- EXERCISE GOAL -
In the records below, repeat exactly the lines between the line holding "RECENT POSTS" and the line holding "Academic Honesty", inclusive, and drop the pictures.
==== SUPPLIED ENTRIES ====
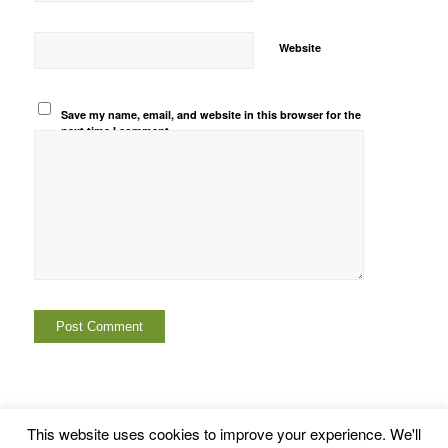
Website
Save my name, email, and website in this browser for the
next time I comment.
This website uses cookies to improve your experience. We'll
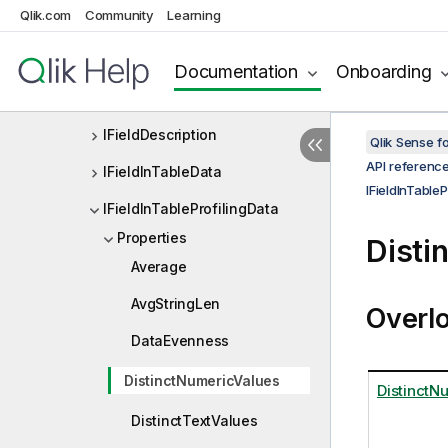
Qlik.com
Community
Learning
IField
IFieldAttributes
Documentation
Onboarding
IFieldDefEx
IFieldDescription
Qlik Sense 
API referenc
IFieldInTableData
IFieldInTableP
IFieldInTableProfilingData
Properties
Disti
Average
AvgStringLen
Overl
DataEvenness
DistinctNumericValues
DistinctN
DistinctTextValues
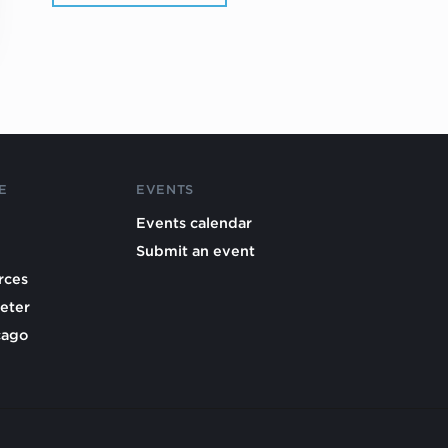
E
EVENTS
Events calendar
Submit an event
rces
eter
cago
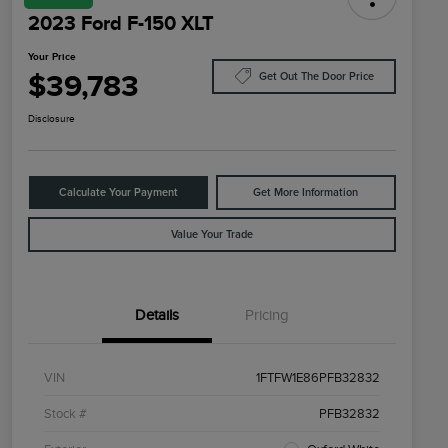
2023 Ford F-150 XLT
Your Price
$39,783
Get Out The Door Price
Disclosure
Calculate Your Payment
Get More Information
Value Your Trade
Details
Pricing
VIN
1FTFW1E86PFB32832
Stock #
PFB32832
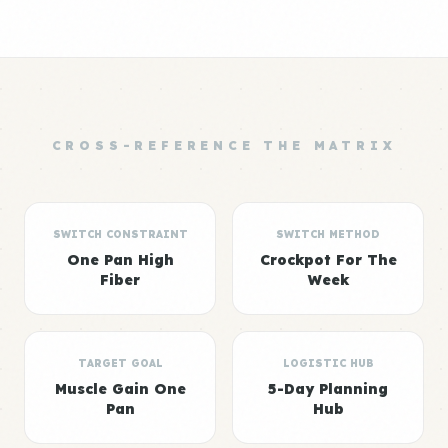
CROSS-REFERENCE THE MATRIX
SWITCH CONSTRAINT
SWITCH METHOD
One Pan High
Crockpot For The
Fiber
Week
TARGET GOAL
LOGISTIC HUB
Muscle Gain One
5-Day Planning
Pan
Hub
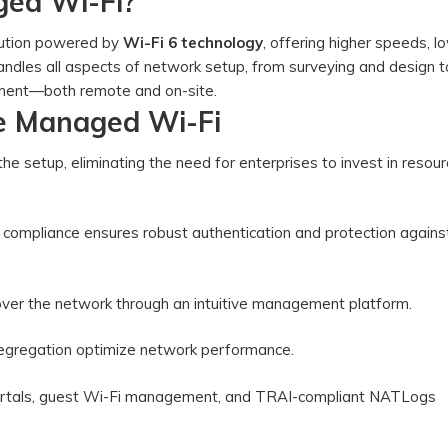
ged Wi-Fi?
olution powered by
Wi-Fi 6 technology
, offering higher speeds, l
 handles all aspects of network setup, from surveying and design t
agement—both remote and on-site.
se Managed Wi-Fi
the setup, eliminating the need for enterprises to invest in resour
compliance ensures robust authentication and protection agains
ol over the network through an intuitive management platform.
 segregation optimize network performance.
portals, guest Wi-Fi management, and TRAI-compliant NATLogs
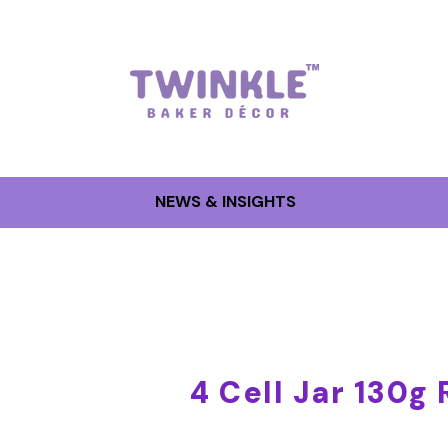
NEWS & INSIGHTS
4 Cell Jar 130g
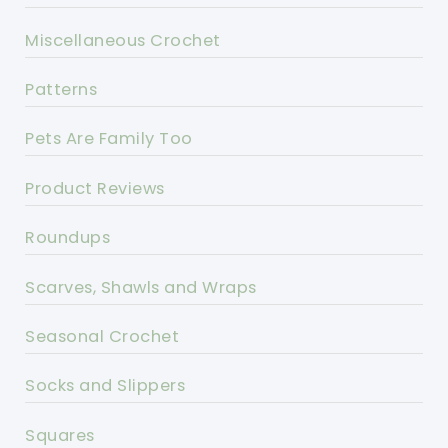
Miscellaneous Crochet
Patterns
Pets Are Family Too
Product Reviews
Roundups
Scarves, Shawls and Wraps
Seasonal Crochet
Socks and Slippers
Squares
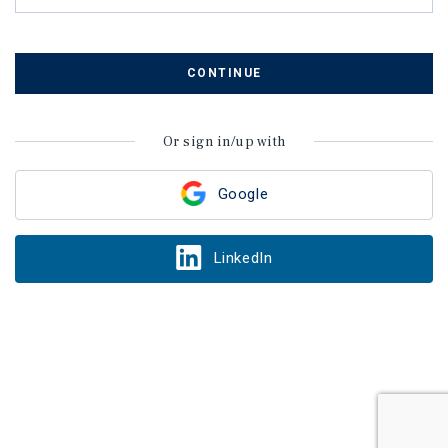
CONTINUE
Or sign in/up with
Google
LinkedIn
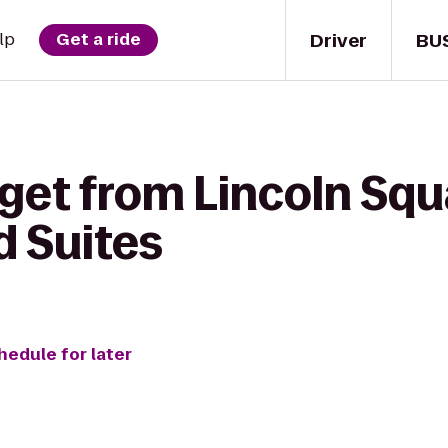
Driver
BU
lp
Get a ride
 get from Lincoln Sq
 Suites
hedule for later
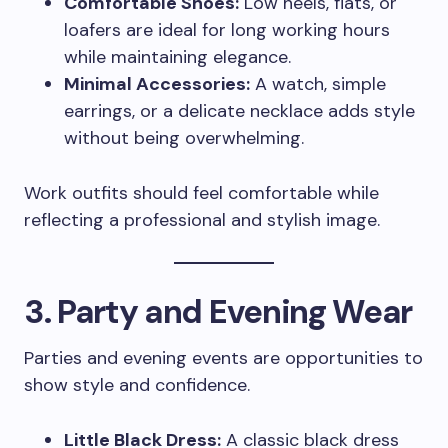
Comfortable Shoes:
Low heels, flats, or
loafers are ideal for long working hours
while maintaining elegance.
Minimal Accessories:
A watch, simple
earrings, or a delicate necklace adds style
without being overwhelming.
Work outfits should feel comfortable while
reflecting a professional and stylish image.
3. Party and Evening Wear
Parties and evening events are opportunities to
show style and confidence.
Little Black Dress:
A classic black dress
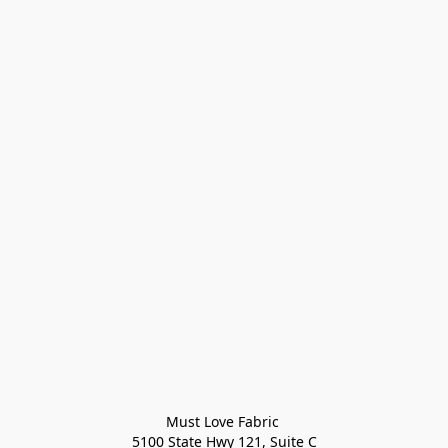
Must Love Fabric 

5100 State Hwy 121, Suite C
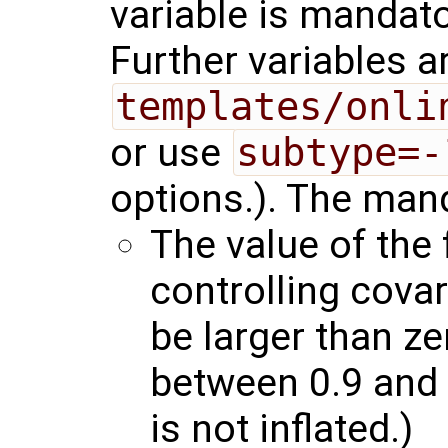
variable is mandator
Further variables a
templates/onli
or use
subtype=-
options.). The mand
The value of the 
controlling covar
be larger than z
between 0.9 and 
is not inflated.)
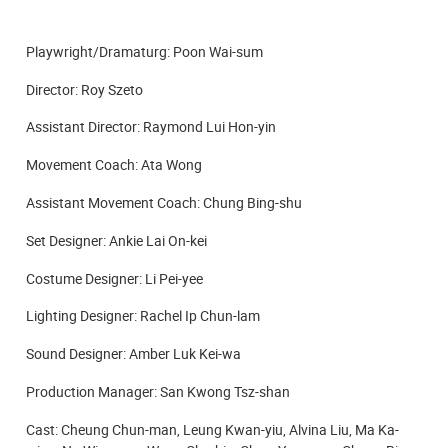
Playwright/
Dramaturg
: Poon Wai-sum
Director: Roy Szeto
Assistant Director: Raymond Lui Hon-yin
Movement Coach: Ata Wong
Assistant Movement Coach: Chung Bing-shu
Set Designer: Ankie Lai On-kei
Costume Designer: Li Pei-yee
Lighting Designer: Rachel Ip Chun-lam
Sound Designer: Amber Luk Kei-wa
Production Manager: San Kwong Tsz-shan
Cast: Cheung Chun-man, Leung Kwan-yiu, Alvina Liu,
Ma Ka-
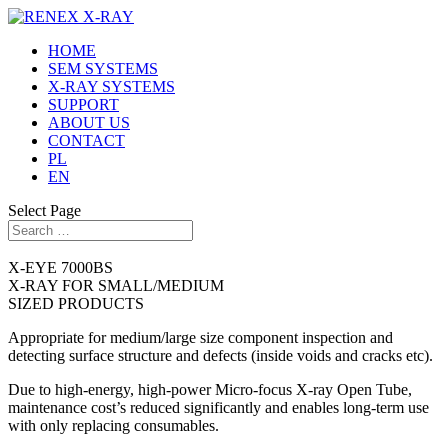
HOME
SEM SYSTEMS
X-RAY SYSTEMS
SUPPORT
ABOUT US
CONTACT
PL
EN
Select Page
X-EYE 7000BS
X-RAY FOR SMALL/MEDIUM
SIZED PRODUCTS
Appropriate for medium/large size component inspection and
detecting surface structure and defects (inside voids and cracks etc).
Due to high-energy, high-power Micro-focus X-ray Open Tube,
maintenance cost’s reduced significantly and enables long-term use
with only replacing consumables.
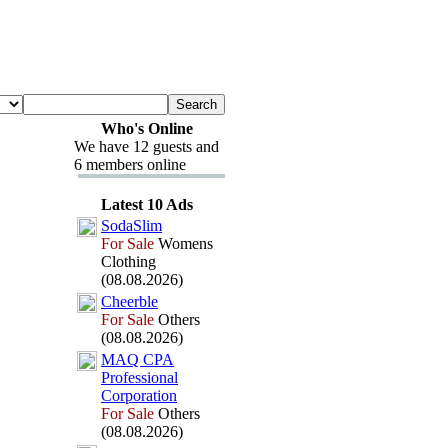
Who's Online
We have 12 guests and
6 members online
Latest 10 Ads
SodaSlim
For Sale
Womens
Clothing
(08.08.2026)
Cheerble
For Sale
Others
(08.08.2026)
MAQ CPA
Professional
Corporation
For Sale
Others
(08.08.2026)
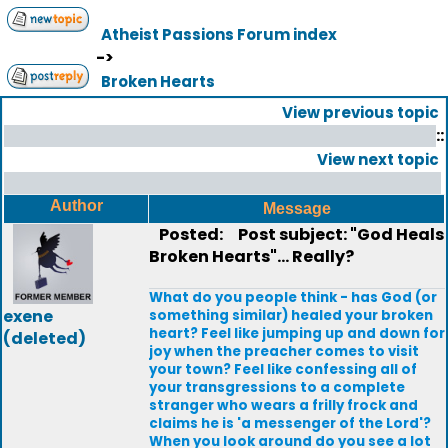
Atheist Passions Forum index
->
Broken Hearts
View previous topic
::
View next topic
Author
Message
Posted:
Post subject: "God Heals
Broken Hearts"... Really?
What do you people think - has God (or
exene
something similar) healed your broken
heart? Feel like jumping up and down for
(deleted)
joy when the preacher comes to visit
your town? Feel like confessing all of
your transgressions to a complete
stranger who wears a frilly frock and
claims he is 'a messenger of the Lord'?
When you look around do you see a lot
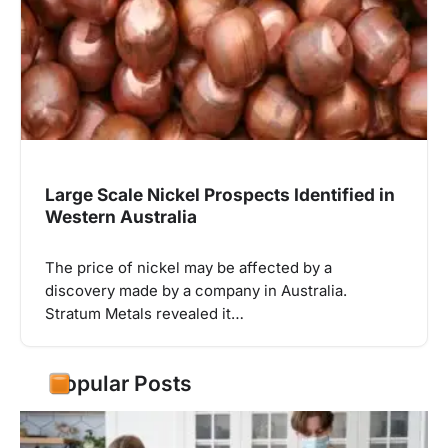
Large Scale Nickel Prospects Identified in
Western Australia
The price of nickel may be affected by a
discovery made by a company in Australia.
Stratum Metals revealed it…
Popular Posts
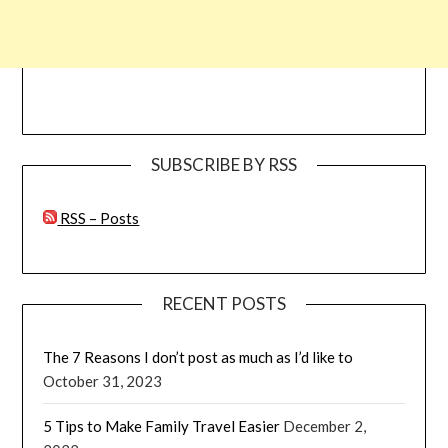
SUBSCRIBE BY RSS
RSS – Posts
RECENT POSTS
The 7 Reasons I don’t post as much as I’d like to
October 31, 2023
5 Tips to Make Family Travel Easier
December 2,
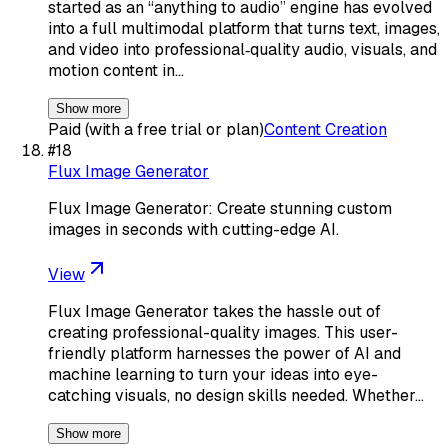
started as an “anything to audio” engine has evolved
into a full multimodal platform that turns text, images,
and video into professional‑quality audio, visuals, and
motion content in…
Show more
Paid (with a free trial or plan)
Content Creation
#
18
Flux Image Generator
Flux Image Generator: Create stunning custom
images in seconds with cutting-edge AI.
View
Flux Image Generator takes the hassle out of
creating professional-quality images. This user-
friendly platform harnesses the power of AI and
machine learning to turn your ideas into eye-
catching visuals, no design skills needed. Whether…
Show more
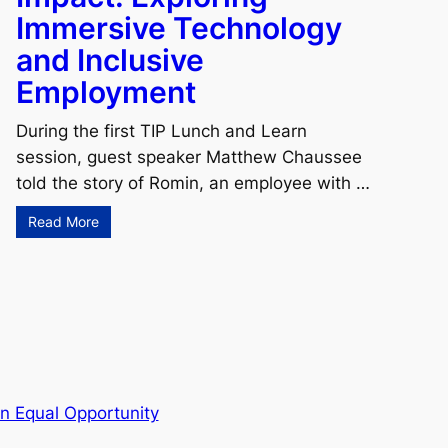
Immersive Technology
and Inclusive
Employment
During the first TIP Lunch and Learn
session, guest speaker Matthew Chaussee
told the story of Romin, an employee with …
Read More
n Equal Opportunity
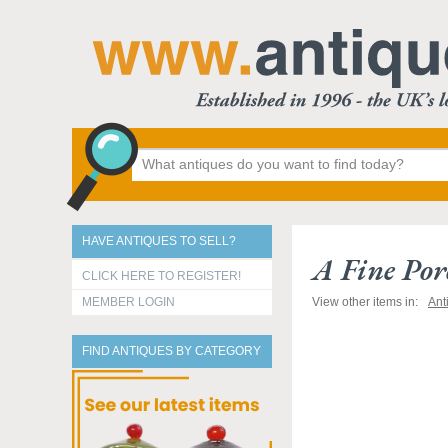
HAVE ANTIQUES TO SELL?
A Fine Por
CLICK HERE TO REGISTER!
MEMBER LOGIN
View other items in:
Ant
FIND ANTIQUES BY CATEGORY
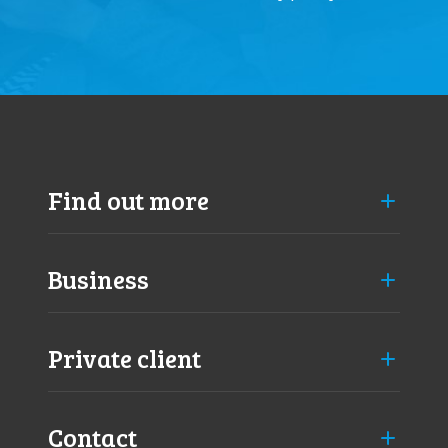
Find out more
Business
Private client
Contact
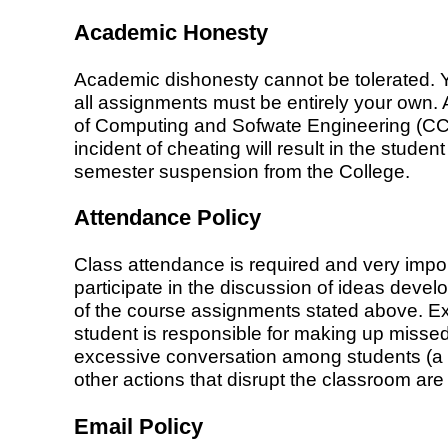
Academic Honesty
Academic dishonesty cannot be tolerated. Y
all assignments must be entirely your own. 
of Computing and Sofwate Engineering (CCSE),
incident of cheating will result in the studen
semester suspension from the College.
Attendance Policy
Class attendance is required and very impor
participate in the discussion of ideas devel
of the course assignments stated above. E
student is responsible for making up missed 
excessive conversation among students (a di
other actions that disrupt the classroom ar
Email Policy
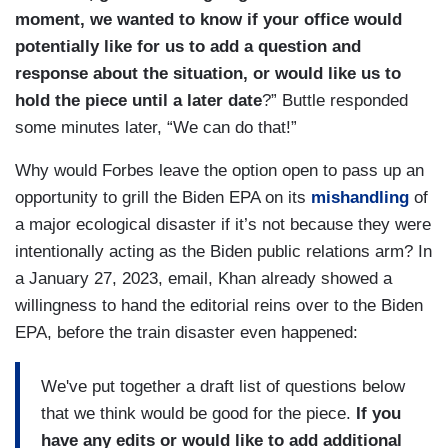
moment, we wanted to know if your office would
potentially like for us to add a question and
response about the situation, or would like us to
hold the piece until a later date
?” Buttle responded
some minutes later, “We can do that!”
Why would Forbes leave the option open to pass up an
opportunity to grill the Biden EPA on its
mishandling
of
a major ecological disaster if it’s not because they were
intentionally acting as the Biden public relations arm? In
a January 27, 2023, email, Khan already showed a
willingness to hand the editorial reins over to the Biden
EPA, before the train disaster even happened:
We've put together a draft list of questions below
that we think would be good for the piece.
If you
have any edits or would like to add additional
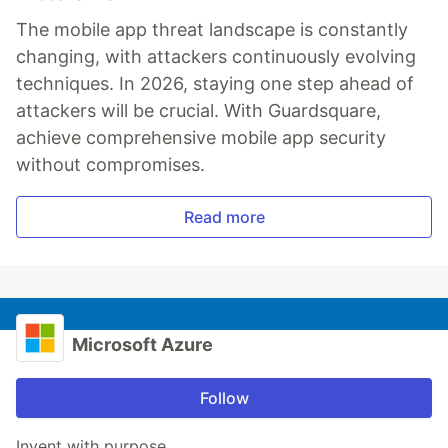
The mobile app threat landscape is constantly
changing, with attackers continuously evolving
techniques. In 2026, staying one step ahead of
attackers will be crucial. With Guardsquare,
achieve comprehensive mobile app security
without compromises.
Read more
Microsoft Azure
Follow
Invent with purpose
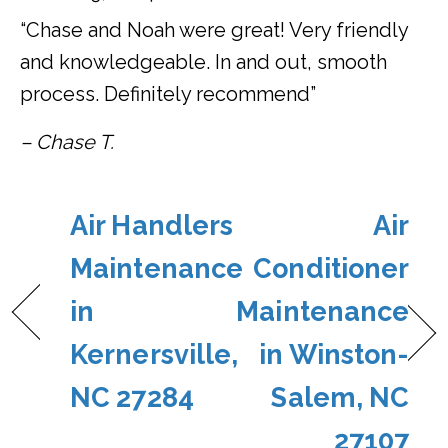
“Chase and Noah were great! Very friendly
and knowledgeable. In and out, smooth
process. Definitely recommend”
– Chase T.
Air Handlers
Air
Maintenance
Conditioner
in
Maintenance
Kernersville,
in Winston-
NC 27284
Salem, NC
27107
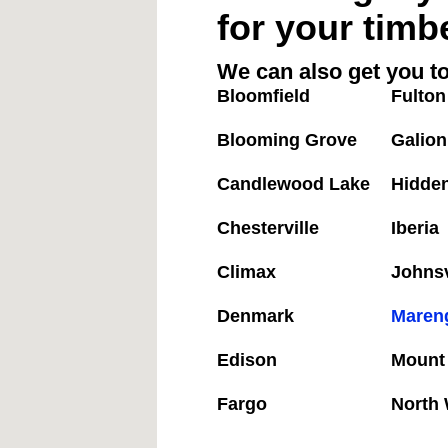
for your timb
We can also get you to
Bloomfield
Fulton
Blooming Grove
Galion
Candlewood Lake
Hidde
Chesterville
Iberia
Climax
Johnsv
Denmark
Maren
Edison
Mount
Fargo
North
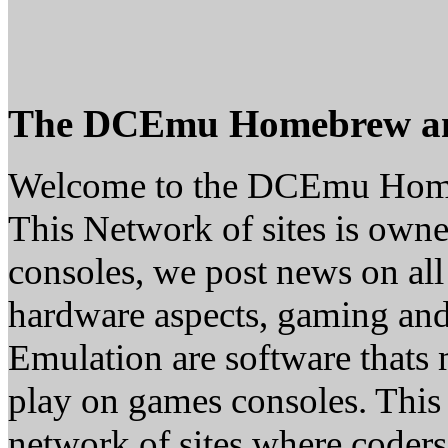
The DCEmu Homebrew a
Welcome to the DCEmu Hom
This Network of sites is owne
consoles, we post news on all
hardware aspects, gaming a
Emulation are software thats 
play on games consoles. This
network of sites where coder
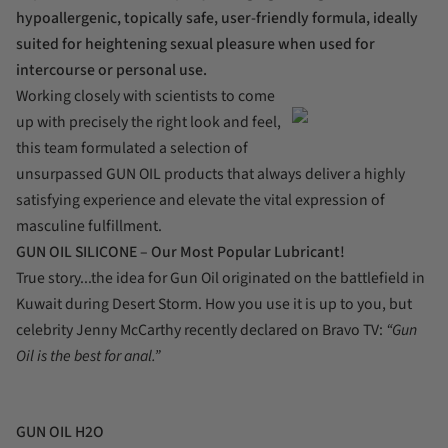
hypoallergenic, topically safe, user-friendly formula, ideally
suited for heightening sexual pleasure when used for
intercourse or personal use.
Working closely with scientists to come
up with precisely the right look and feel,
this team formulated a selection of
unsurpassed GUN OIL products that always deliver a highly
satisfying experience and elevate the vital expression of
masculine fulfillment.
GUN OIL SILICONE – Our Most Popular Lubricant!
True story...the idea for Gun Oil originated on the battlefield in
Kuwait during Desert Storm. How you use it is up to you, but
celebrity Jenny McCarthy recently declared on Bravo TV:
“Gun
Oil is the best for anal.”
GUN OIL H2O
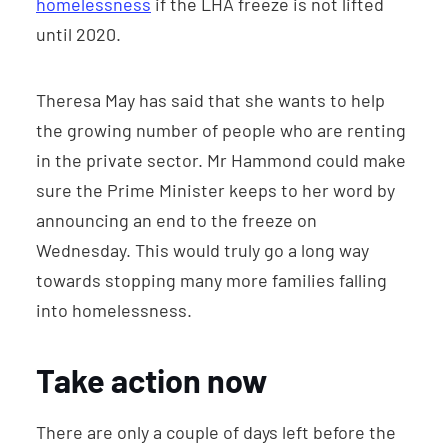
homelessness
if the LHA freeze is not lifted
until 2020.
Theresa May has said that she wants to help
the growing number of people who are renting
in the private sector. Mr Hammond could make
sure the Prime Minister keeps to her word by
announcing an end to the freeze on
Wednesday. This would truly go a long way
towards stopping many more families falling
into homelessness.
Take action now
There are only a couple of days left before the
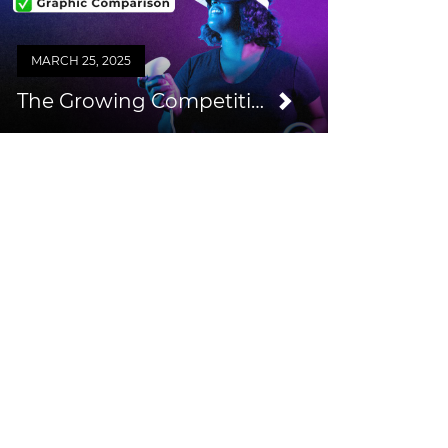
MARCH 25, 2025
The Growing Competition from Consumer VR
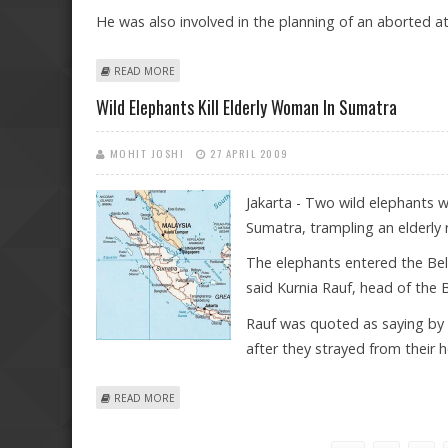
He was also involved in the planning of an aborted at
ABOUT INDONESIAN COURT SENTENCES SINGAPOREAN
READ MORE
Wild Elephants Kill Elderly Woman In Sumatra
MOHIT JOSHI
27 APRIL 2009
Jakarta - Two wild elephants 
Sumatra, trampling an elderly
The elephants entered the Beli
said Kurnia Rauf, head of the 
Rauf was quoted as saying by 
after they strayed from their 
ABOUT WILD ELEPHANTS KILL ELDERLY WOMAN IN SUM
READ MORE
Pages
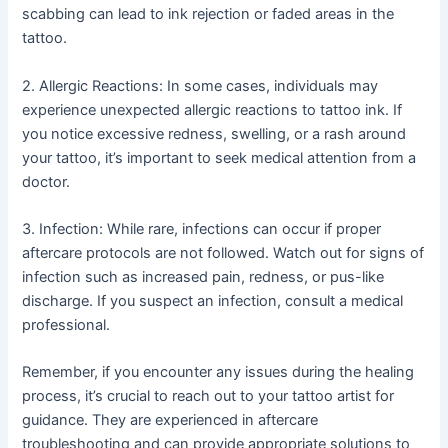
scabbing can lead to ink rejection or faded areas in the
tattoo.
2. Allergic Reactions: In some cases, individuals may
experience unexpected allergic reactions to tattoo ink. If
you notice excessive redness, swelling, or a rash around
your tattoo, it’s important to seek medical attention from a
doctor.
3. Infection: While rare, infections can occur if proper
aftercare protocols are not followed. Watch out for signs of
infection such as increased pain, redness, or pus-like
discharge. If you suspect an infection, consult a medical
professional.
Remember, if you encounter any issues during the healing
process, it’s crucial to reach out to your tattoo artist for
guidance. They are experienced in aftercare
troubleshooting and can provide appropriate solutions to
====
- SOLUTION TO THE PROBLEM -
RECENT POSTS
The 7 Reasons I don’t post as much as I’d like to
October 31, 2023
5 Tips to Make Family Travel Easier
December 2,
started as an “anything to audio” engine has evolved
into a full multimodal platform that turns text, images,
and video into professional‑quality audio, visuals, and
motion content in…
Show more
Paid (with a free trial or plan)
Content Creation
#
18
Flux Image Generator
Flux Image Generator: Create stunning custom
images in seconds with cutting-edge AI.
View
Flux Image Generator takes the hassle out of
creating professional-quality images. This user-
friendly platform harnesses the power of AI and
machine learning to turn your ideas into eye-
catching visuals, no design skills needed. Whether…
Show more
Immersive Technology
and Inclusive
Employment
During the first TIP Lunch and Learn
session, guest speaker Matthew Chaussee
told the story of Romin, an employee with …
Read More
n Equal Opportunity
HAVE ANTIQUES TO SELL?
A Fine Por
CLICK HERE TO REGISTER!
MEMBER LOGIN
View other items in:
Ant
FIND ANTIQUES BY CATEGORY
Find out more
Business
Private client
Contact
Academic Honesty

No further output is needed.